Police Chief Kevin Burke told Plass there has not been a spike in public drunkenness arrests associated with Barrel Tasting.

But a tasting room employee said Tuesday that some of the complaints about the event are not far off the mark.

"It gets crazy," said Inga Zmrzel, an employee of Williamson Wines tasting room, located just off the Healdsburg Plaza. "We get a majority that are just out to drink. We get people that also are very serious about wine."

"We've had a few episodes of people puking in our bathroom," she said, adding that the crowds get so big they have to hire a bouncer to check identification at the door.

She said the tasting room serves food and has huge water coolers in an effort to mitigate the alcohol consumption. And there are also designated drivers in the crowd.

But by late afternoon, she said, some people have obviously had too much and have to be turned away.

"We close at 4 (p.m.), so you can imagine. You wouldn't expect people to be in a state of oblivion at that point. But there are some for sure," she said.

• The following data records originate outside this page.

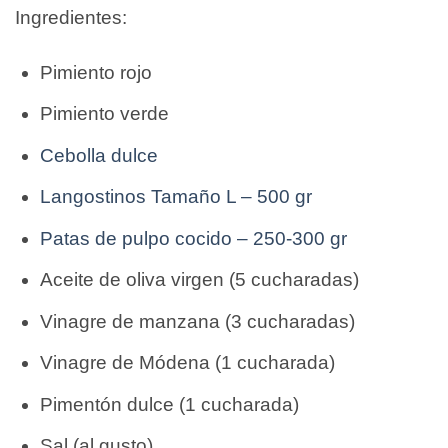
Ingredientes:
Pimiento rojo
Pimiento verde
Cebolla dulce
Langostinos Tamaño L – 500 gr
Patas de pulpo cocido – 250-300 gr
Aceite de oliva virgen (5 cucharadas)
Vinagre de manzana (3 cucharadas)
Vinagre de Módena (1 cucharada)
Pimentón dulce (1 cucharada)
Sal (al gusto)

This year, 144 wineries participated in the Wine Road Barrel Tasting. Many of them are spread out through Dry Creek, Alexander and Russian River valleys.

The executive director of the event, Beth Costa, could not be reached for comment Tuesday. Calls to members of the board were not immediately returned Tuesday evening.

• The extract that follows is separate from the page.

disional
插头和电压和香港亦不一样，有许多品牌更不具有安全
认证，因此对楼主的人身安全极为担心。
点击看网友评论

Healdsburg, with its 20 tasting rooms in the downtown area, is a convenient spot for wine aficionados to walk from one venue to the next. But merchants say it makes it easy for people to overindulge, particularly on Barrel Tasting weekend.

One suggestion to help keep things under control is to raise the $30 advance price that allows purchasers to taste virtually unlimited amounts over one weekend.

"It's too cheap an event. Thirty dollars is not a lot of money, not even for a college kid," said Ines Scherrer, owner of Spa Dolce.

She said she's been shocked by the loudness, drunkenness and swearing that she witnessed over the two Barrel Tasting weekends.

"There are young people in buses, partying loud and obnoxious," she said. "I've had to clean up vomit on my sidewalk and broken glass. It's not a pleasant thing."

She said that on the second Saturday of Barrel Tasting she had to tend to a young lady in her early twenties, in high heels and a mini skirt.

"She was sitting on my sidewalk, poor thing. I said &‘Get up get yourself together.' She was drunk," Scherrer said.

The spa owner said the antics associated with Barrel Tasting drives away her customers.

But Montecuollo, the jewelry store owner, said she had one of her most lucrative weekends ever as a result of customers who came for Barrel Tasting and shopped.

"So it's not from, sour grapes," she said of her desire to see the event tamed down.

"We want everybody to be happy. We want wineries to be benefit and we want to benefit too. We're just looking for a way to curtail the craziness," she said.